Source records -

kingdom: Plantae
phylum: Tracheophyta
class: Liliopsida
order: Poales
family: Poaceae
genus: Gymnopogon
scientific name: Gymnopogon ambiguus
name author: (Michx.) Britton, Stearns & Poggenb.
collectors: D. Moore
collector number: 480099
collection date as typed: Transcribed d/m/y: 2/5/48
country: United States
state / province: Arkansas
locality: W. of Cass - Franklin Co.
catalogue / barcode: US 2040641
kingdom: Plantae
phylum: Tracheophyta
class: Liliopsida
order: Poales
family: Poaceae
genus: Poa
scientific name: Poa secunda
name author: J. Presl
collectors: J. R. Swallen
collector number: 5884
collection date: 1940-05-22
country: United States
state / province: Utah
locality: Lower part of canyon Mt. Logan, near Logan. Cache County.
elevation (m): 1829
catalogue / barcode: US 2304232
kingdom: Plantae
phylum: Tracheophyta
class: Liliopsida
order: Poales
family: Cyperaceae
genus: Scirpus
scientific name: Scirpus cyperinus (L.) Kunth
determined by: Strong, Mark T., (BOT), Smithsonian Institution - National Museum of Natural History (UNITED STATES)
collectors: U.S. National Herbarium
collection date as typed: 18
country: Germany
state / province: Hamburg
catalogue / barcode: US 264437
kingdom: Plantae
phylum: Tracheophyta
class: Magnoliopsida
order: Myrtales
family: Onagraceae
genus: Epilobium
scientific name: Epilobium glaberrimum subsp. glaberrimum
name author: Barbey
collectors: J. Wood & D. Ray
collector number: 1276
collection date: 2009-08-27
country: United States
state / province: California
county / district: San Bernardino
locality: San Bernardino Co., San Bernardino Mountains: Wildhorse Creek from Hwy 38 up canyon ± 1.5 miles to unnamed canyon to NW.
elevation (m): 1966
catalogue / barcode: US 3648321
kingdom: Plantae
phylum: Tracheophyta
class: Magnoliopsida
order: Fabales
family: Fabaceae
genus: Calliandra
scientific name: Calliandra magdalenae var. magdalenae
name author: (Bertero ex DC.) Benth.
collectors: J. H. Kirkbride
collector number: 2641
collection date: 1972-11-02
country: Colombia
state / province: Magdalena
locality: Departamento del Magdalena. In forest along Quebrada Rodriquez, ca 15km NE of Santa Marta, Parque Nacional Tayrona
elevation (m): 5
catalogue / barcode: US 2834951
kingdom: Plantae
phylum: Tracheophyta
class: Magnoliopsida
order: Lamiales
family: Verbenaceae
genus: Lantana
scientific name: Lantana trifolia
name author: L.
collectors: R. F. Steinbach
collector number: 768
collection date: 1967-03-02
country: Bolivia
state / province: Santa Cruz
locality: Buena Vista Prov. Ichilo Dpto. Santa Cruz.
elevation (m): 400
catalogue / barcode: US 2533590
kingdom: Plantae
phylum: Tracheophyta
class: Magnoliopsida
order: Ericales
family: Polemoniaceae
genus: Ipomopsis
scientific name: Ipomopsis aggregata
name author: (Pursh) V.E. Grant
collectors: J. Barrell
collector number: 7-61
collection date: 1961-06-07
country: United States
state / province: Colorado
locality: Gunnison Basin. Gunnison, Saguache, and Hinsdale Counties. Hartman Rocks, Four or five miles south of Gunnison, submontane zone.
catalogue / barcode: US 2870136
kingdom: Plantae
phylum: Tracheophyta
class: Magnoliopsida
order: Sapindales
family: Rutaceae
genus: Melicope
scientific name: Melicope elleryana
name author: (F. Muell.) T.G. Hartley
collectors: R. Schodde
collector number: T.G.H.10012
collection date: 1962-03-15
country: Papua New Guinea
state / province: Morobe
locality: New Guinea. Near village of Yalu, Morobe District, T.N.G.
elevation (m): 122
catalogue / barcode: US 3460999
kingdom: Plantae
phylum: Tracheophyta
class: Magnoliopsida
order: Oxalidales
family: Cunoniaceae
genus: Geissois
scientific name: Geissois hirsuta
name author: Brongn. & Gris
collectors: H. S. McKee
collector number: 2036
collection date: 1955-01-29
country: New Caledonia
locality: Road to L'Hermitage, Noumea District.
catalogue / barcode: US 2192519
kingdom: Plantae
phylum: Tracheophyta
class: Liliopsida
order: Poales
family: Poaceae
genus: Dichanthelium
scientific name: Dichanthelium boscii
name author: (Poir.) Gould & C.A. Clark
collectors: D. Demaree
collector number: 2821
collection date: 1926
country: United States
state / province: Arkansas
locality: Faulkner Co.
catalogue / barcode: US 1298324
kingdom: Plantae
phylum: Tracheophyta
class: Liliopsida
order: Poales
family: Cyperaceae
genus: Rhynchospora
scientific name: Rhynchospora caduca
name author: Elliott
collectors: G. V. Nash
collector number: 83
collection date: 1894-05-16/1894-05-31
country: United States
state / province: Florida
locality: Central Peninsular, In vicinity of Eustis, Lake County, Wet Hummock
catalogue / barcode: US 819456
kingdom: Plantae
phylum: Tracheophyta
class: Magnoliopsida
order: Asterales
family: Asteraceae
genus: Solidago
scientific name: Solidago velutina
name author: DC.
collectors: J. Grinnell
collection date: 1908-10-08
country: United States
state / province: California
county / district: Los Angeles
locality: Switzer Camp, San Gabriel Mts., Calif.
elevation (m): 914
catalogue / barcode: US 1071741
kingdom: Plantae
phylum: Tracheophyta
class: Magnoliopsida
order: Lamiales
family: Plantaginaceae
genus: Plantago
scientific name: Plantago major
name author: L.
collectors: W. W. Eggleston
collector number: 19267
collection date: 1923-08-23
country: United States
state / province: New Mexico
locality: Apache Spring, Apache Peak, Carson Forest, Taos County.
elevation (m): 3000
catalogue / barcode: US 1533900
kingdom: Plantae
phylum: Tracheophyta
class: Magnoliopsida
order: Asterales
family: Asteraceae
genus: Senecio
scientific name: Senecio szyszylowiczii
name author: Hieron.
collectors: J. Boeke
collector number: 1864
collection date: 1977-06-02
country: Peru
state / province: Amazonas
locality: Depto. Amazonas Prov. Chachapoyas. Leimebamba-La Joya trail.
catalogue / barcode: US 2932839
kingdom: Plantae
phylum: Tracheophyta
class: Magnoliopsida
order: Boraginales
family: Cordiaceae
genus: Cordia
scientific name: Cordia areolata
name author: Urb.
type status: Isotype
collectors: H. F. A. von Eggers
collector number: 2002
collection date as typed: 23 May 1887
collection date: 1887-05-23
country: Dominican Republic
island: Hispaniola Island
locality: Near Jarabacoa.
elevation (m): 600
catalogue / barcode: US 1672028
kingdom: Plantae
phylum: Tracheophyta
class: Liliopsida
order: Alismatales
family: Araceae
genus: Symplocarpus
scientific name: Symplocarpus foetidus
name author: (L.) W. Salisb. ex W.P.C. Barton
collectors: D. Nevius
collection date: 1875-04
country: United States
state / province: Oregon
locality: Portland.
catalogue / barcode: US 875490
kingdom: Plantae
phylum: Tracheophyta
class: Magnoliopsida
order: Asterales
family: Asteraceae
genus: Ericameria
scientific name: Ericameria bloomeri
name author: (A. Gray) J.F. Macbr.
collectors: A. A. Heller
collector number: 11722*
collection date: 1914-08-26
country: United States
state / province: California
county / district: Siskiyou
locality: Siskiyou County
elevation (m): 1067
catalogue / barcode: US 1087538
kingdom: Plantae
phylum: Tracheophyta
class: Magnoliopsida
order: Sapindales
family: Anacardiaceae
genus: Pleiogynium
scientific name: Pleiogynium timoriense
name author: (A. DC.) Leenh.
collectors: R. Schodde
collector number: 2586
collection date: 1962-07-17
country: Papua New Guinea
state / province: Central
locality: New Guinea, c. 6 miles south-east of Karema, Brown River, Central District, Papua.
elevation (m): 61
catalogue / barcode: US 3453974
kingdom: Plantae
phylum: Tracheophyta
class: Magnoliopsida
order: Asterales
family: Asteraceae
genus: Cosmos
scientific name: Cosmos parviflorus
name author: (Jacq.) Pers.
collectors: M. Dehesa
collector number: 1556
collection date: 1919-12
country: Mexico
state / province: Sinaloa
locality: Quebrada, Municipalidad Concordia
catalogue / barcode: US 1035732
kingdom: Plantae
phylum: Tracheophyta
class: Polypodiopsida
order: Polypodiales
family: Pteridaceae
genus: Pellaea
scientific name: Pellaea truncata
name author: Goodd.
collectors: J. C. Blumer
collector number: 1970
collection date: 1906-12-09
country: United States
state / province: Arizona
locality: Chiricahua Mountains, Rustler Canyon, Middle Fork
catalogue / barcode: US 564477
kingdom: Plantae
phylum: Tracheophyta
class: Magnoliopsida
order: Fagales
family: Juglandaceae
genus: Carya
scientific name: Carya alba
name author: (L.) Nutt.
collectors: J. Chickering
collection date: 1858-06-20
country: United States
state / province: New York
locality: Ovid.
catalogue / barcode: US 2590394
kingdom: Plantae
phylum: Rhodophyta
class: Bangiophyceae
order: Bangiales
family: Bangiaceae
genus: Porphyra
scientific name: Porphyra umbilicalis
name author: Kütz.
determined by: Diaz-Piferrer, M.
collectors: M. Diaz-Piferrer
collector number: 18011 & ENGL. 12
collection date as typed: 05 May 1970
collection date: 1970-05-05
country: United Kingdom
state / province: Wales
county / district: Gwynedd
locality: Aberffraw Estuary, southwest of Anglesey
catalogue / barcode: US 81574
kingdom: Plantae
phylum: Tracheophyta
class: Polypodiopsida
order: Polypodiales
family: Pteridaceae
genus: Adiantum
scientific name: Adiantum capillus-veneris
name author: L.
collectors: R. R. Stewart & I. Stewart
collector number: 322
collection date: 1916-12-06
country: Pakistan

What the task asks - Reproduce the listing above without any change, from its first line through the line containing "state / province: Magdalena", both ends included.

Output below -
kingdom: Plantae
phylum: Tracheophyta
class: Liliopsida
order: Poales
family: Poaceae
genus: Gymnopogon
scientific name: Gymnopogon ambiguus
name author: (Michx.) Britton, Stearns & Poggenb.
collectors: D. Moore
collector number: 480099
collection date as typed: Transcribed d/m/y: 2/5/48
country: United States
state / province: Arkansas
locality: W. of Cass - Franklin Co.
catalogue / barcode: US 2040641
kingdom: Plantae
phylum: Tracheophyta
class: Liliopsida
order: Poales
family: Poaceae
genus: Poa
scientific name: Poa secunda
name author: J. Presl
collectors: J. R. Swallen
collector number: 5884
collection date: 1940-05-22
country: United States
state / province: Utah
locality: Lower part of canyon Mt. Logan, near Logan. Cache County.
elevation (m): 1829
catalogue / barcode: US 2304232
kingdom: Plantae
phylum: Tracheophyta
class: Liliopsida
order: Poales
family: Cyperaceae
genus: Scirpus
scientific name: Scirpus cyperinus (L.) Kunth
determined by: Strong, Mark T., (BOT), Smithsonian Institution - National Museum of Natural History (UNITED STATES)
collectors: U.S. National Herbarium
collection date as typed: 18
country: Germany
state / province: Hamburg
catalogue / barcode: US 264437
kingdom: Plantae
phylum: Tracheophyta
class: Magnoliopsida
order: Myrtales
family: Onagraceae
genus: Epilobium
scientific name: Epilobium glaberrimum subsp. glaberrimum
name author: Barbey
collectors: J. Wood & D. Ray
collector number: 1276
collection date: 2009-08-27
country: United States
state / province: California
county / district: San Bernardino
locality: San Bernardino Co., San Bernardino Mountains: Wildhorse Creek from Hwy 38 up canyon ± 1.5 miles to unnamed canyon to NW.
elevation (m): 1966
catalogue / barcode: US 3648321
kingdom: Plantae
phylum: Tracheophyta
class: Magnoliopsida
order: Fabales
family: Fabaceae
genus: Calliandra
scientific name: Calliandra magdalenae var. magdalenae
name author: (Bertero ex DC.) Benth.
collectors: J. H. Kirkbride
collector number: 2641
collection date: 1972-11-02
country: Colombia
state / province: Magdalena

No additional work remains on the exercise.